Zahra tersenyum tipis pada wanita paruh baya itu. "Saya sudah terbiasa bangun jam segini, Bi. Lagipula ini kan sudah siang."

Wanita itu pun tersenyum pada Zehra. "Nyonya mau saya bikinin minum?" Wanita itu mengulurkan tangannya pada gadis yang memakai pashmina itu. "Oh iya, nama saya Rosa, Nyonya. Anda bisa memanggil saya Ros atau Rosa."

Zehra kembali tersenyum mendengar ucapan wanita itu. "Terima kasih, Bibi Rosa. Saya Zehra."

Zehra kembali lega karena nyatanya orang-orang di rumah itu menerimanya baik. "Bibi, apa Bibi sudah lama kerja di sini?"

"Lumayan sih, Nyonya. Sejak Tuan Jovan menikah dengan Nyonya Laura."

Zehra mengangguk mengerti. Gadis itu menoleh pada arah kamar Jovan dan Laura yang berada di lantai atas. Lamunan Zehra pun terhenti mendengar teriakkan dari Jovan pada Laura.

"Berhenti, Laura!"

Nampak Laura pun sedikit berlari keluar kamarnya dan tidak menghiraukan teriakkan suaminya. Zehra menoleh pada arah Rosa yang juga terdiam menatap apa yang terjadi dengan Jovan dan Laura. Tentu Zehra yakin jika Rosa pasti tahu bagaimana kehidupan rumah tangga Jovan dan Laura selama ini.

"Tuan Jovan terlalu mencintai Nyonya Laura, sehingga apapun kesalahan yang dilakukan oleh Nyonya Laura, pasti Tuan Jovan maafkan."

Zehra menghela napasnya dalam. Sedikit sesak mendengar ucapan Rosa yang mengatakan bagaimana suaminya begitu mencintai istri pertamanya. Dengan cepat, Zehra sadar diri siapa dirinya yang tidak boleh memiliki perasaan itu.
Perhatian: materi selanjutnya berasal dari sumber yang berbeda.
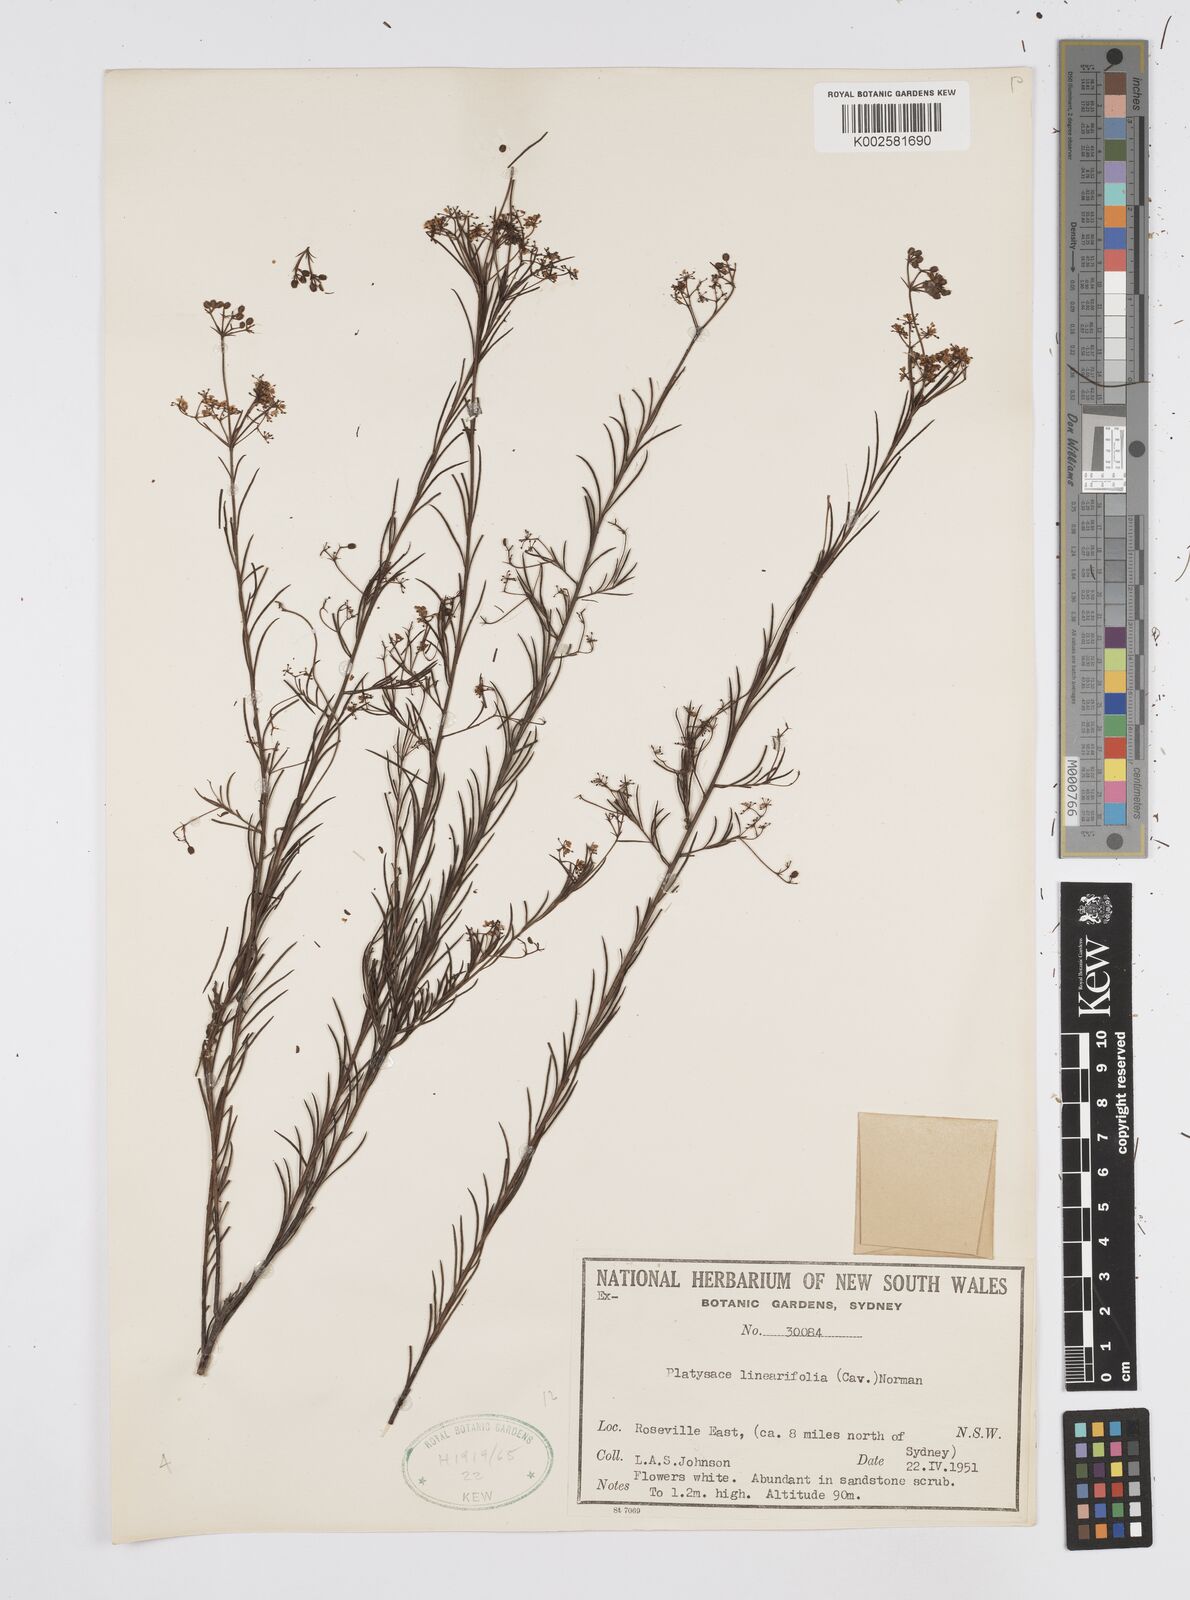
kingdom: Plantae
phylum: Tracheophyta
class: Magnoliopsida
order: Apiales
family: Apiaceae
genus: Platysace
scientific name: Platysace linearifolia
"Bi, apa kebiasaan Tuan Jovan di pagi hari? Maksud saya, apa dia suka minum teh, atau kopi, gitu?"

"Tuan sebentar lagi akan turun untuk sarapan karena sebentar lagi harus pergi ke kantor, Nyonya. Jika Nyonya mau, Nyonya bisa menyiapkan sarapan untuk Tuan."

"Baiklah, Bi."

Tak lama, Jovan pun turun dengan raut marah. Namun, melihat Zehra, Jovan terlihat menghela napasnya dan menepis amarah itu. Zehra pun tersenyum tipis walau ragu.
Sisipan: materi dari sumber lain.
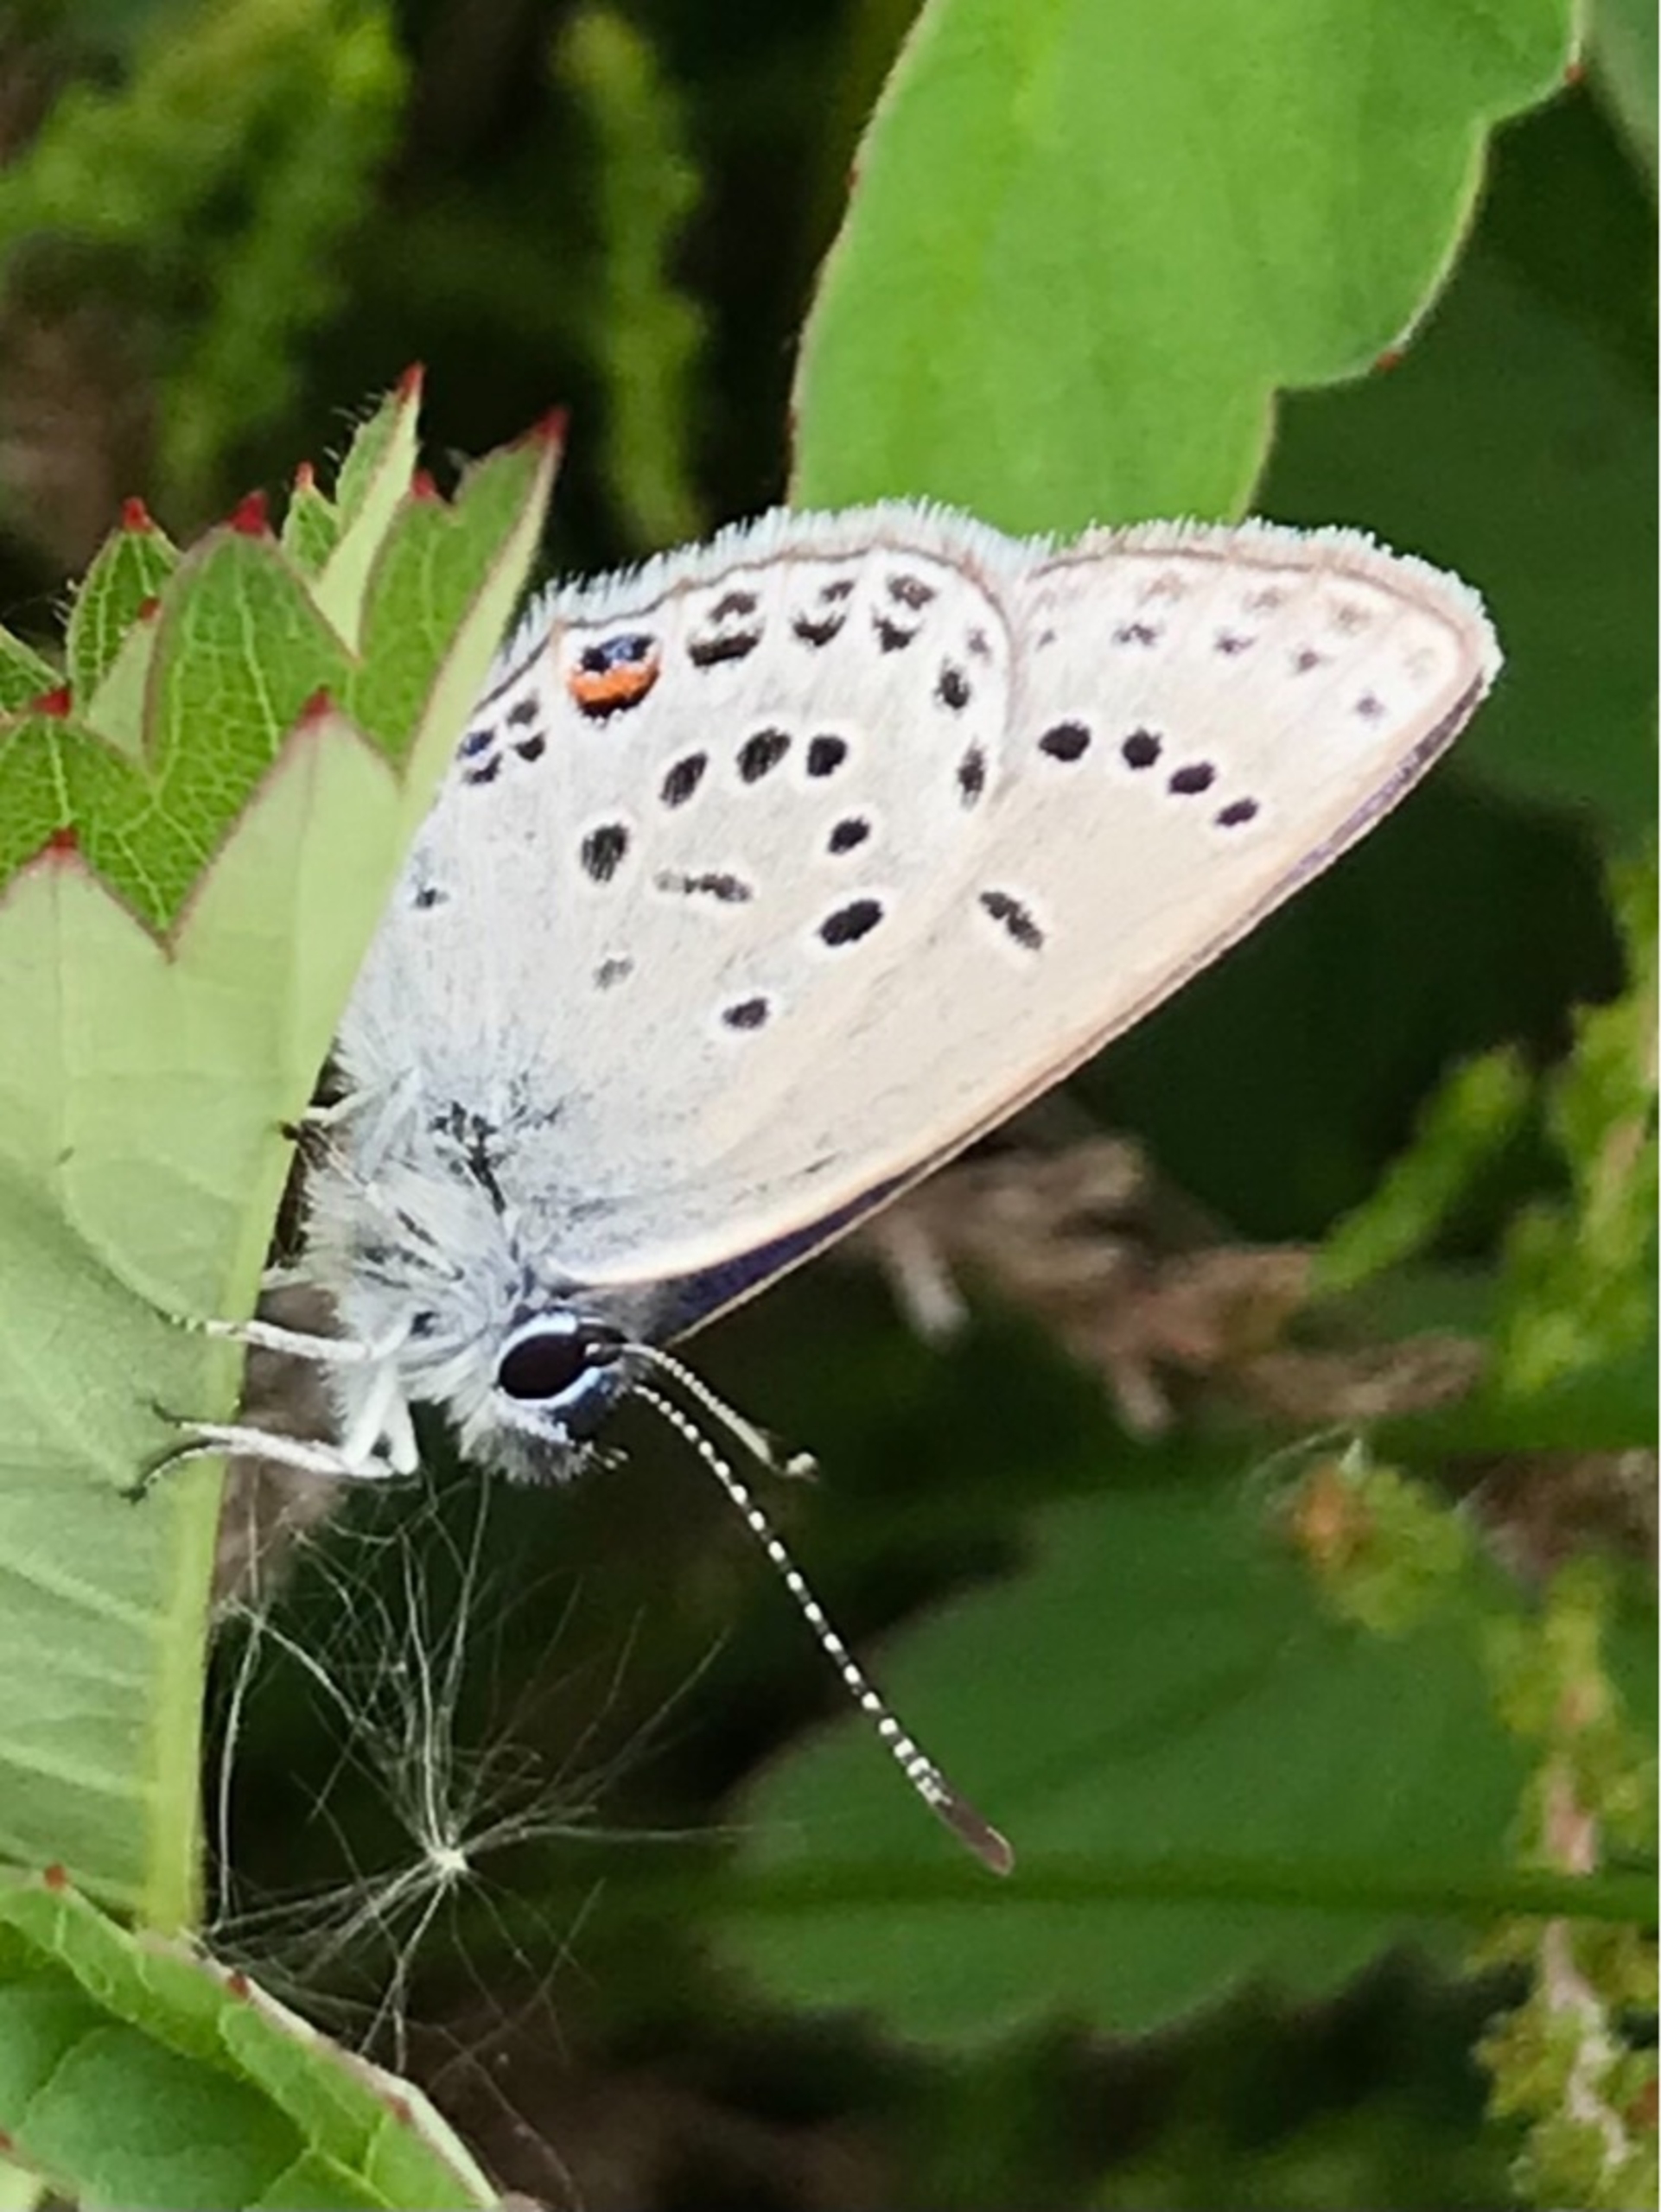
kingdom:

"Tuan saya siapkan sarapannya, ya."

Jovan terdiam sejenak. "Jangan panggil aku Tuan, Zehra. Aku bukan tuanmu, aku suamimu."

Zehra menatap Jovan bingung. "Tapi--"

"Apa kamu juga ingin menjadi istri pembangkang, Zehra?" Jovan menatap Zehra dengan tajam, sedetik kemudian Jovan memalingkan wajahnya. "Maaf, saya tidak bermaksud memarahimu, Zehra."
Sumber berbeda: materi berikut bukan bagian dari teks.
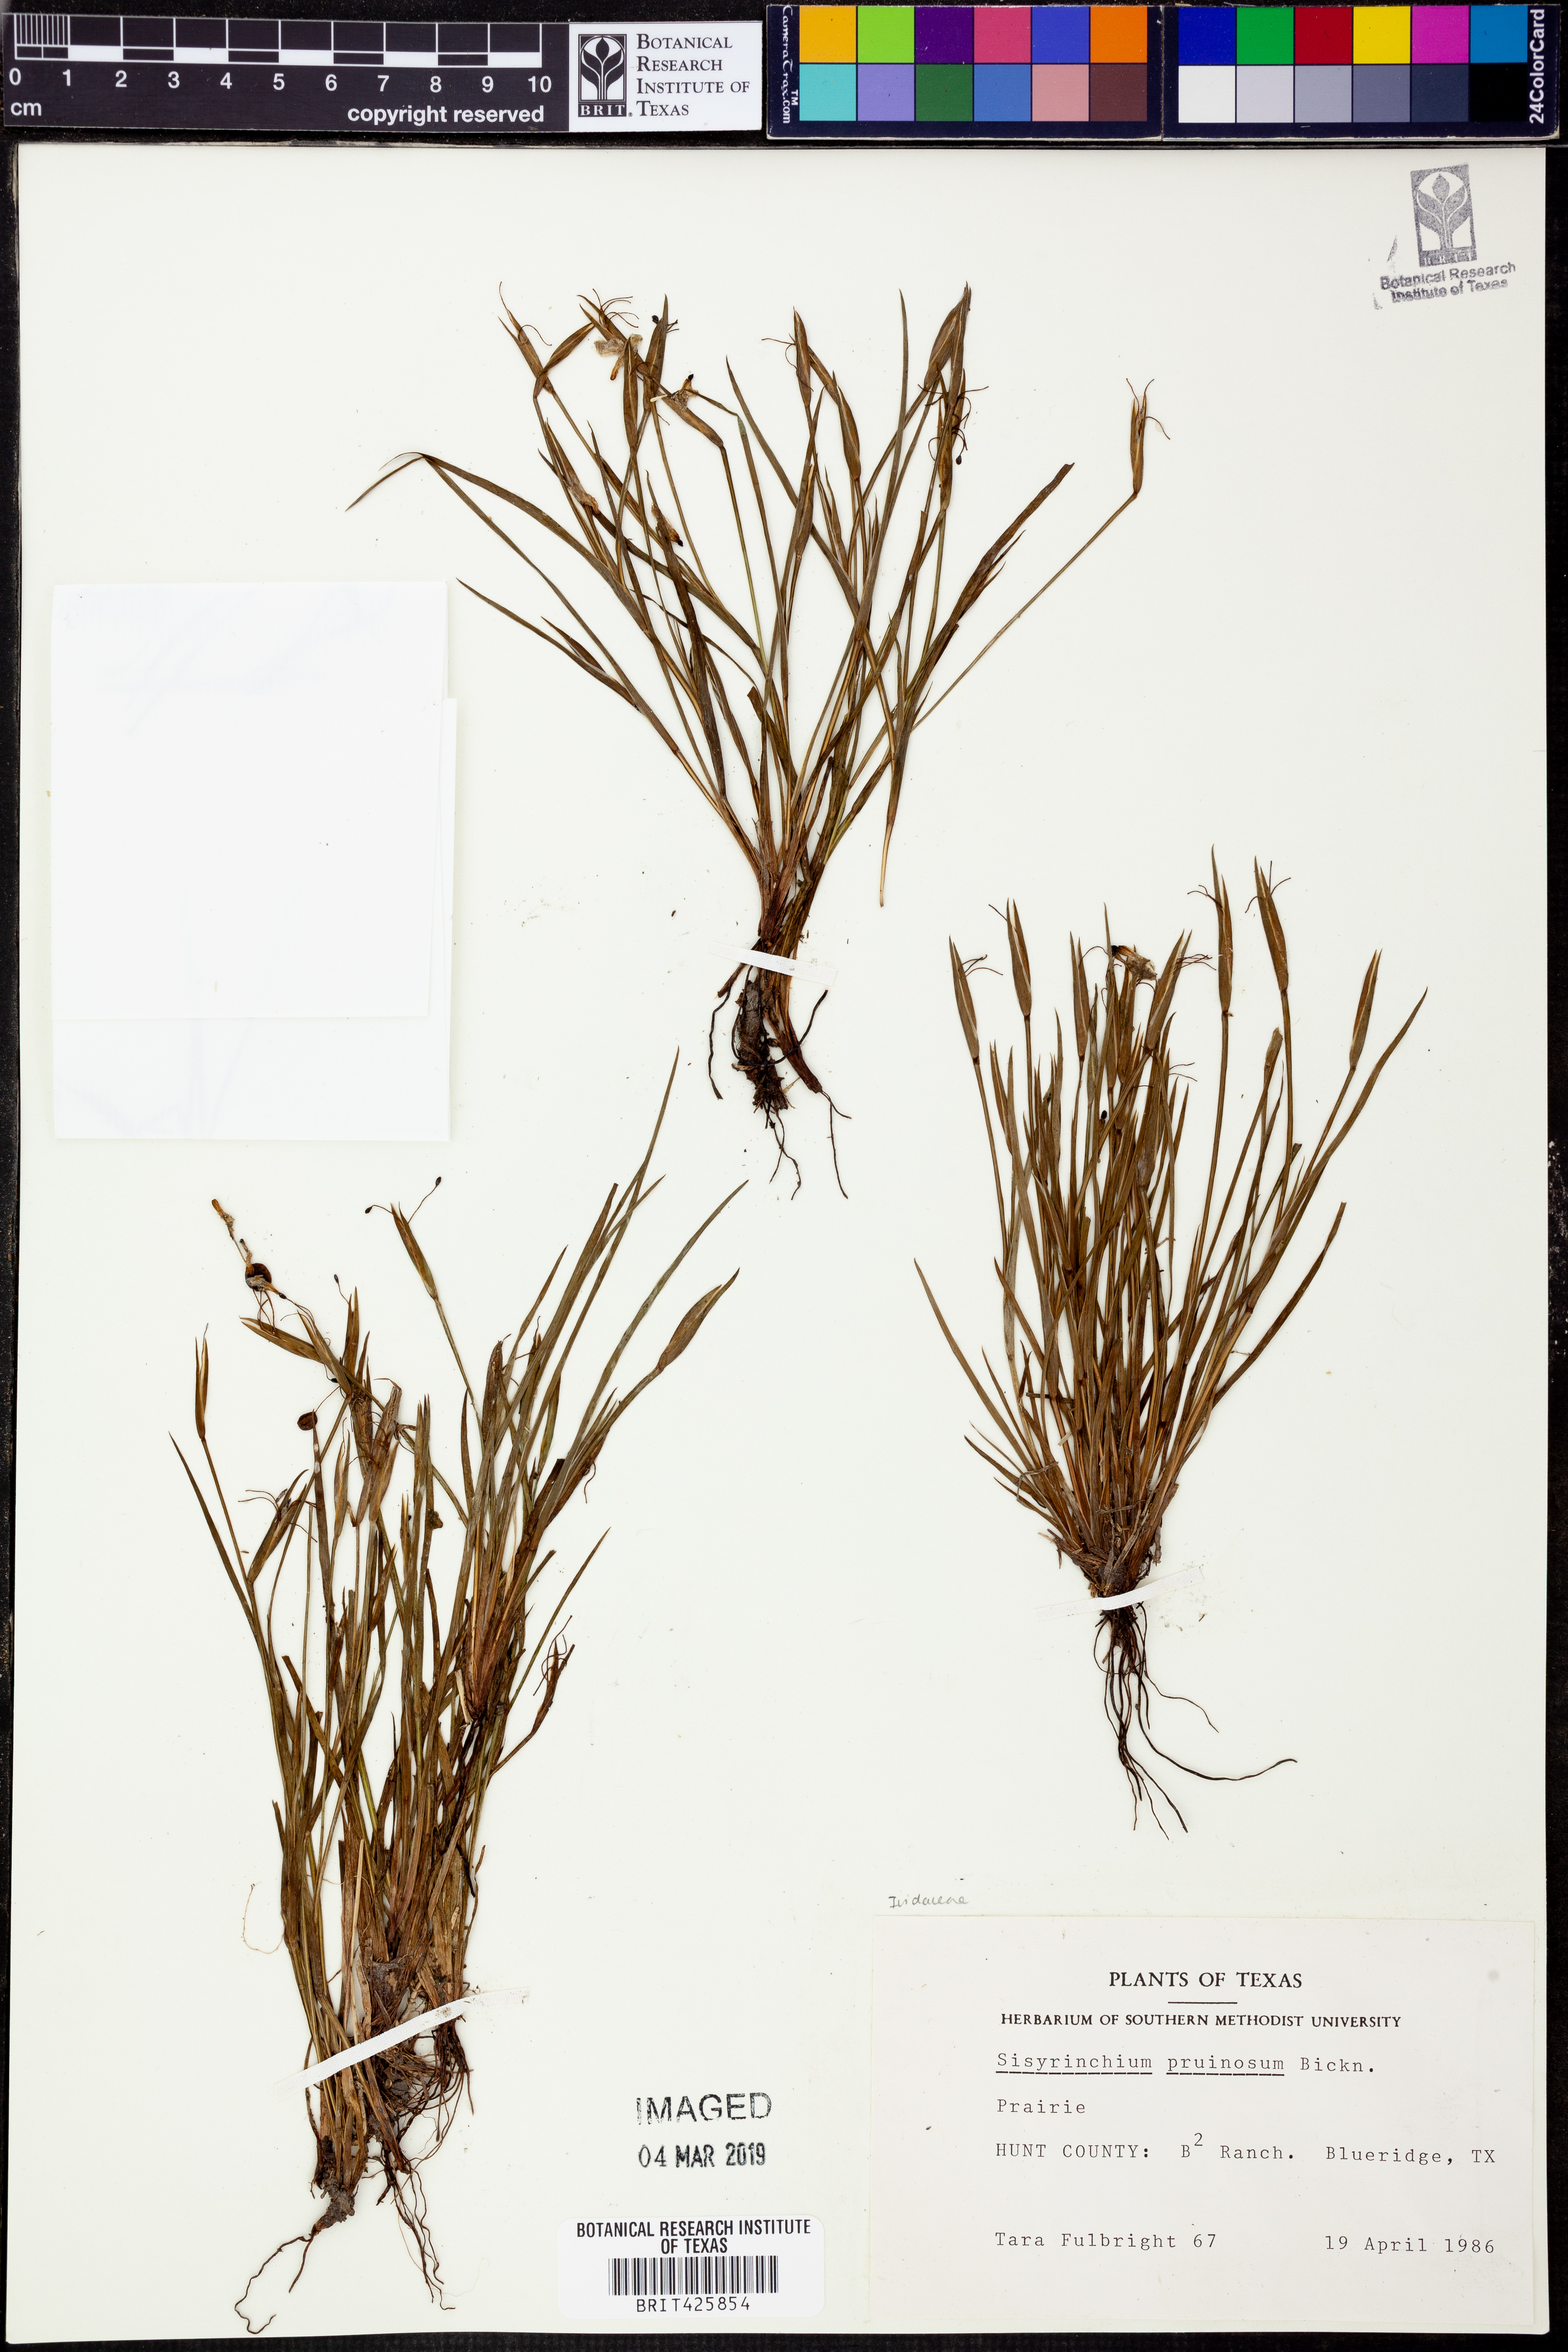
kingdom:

Zehra mengangguki ucapan Jovan pada akhirnya. "Tidak apa-apa, Om suami. Eh, kok om suami, sih?"

Jovan mengerutkan keningnya mendengar panggilan Zehra. Sedetik kemudian Jovan terdengar tertawa kecil mendengar panggilan itulah. Jovan mengerti jika mungkin karena usianya dengan Zehra terpaut jauh, sehingga Zehra masih ragu.

"Duduklah, Zehra. Temani aku sarapan." Jovan menarik tangan Zehra untuk duduk di sampingnya.

Tak ada suara yang keluar dari mulut mereka. Hanya ada suara sentuhan sendok dan garpu dari piring mereka. Zehra sendiri masih gugup harus sarapan pertama kalinya bersama Jovan.

"Hari ini aku tidak masuk kantor, apa kamu mau menjenguk daddymu?"

Zehra tersenyum lebar mendengar pertanyaan Jovan. "Apa boleh, Om suami?"

Lagi, Jovan terdiam mendengar panggilan Zehra. "Kalau kamu tidak nyaman, kamu boleh memanggilku om saja, Zehra. Tidak usah doble-doble seperti itu."

Zehra pun tersenyum malu. "Maaf, Om."

Setelah sarapan, Jovan membawa Zehra menjenguk sang daddy. Zehra begitu bahagia karena Altan akhirnya sadar. Walau awalnya Altan sangat sedih, pada akhirnya Altan sadar bagaimana putrinya berjuang untuk menyelamatkan dirinya.

"Tuan, saya titip putri saya," ujar Altan, yang langsung diangguki oleh Jovan.

Zehra memeluk tubuh sang Daddy dengan deraian air mata haru. "Daddy, cepatlah sembuh. Jangan pikirkan apapun selain kesehatan, Daddy. Aku mencintaimu."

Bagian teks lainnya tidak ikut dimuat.